In questo senso, l’attività scolastica che si svolge all’interno del S. Croce gioca un ruolo fondamentale per più di un motivo: innanzitutto perché i bambini ricoverati hanno il diritto e la necessità di proseguire, per quanto è possibile, il normale percorso formativo, evitando che la permanenza in ospedale li penalizzi eccessivamente rispetto ai compagni; in secondo luogo perché l’apprendimento è per loro un bisogno primario e una fonte di entusiasmo, una “sete di vita” che fa parte a pieno titolo della cura.
Ora, presso la sezione di Scuola in Ospedale dell’Azienda guidata da Giorgio Gatti è in dirittura d'arrivo l'installazione di una lavagna interattiva multimediale che permetterà anche il collegamento, in tempo reale, con le scuole primarie di Corso Soleri e Corso Galileo Ferraris per le quali, in questi stessi giorni, si sta procedendo al medesimo intervento.

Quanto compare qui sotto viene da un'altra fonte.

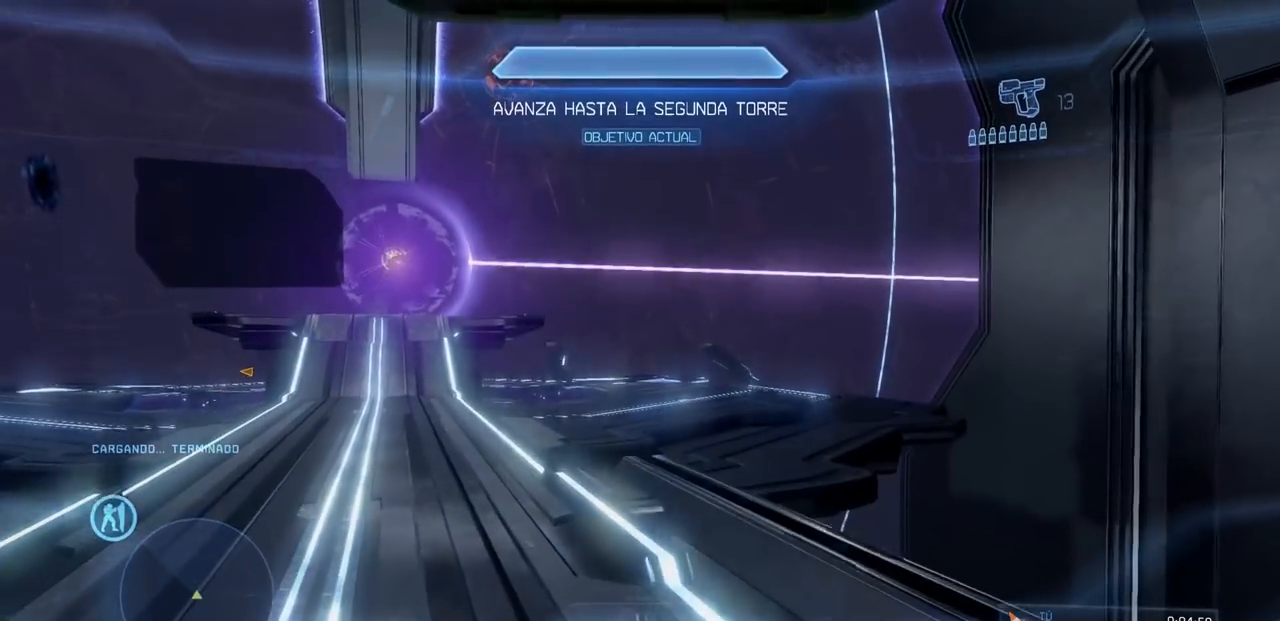
{"buttons": [], "left_stick": "up", "right_stick": "center", "events": [[100, "right_stick", "down"], [134, "A", "down"], [284, "A", "up"], [301, "right_stick", "center"]]}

Le lavagne interattive sono la nuova frontiera della didattica in classe: permettono di importare informazioni da programmi appositamente ideati e da siti internet, senza che ciò impedisca di utilizzarle allo stesso modo di quelle tradizionali.
In stretto legame con le scuole di provenienza, che grazie al Registro Elettronico possono interagire in tempo reale con Maria Teresa Lingua, l'insegnante "ospedaliera", i bambini ricoverati saranno in grado di seguire il lavoro dei loro compagni, pronti a rientrare in classe avendo "perso" meno occasioni formative possibili. Con la Lavagna Interattiva Multimediale, attraverso il collegamento via web-cam, assisteranno a lezioni effettuate nelle classi di provenienza e parteciperanno a particolari attività didattiche in atto nelle elementari di Corso Soleri e Corso G.Ferraris, interagendo con i programmi regionali allestiti dalla Rete Piemontese delle Scuole in Ospedale.
Per loro, insomma, i muri dell’ospedale non sono barriere.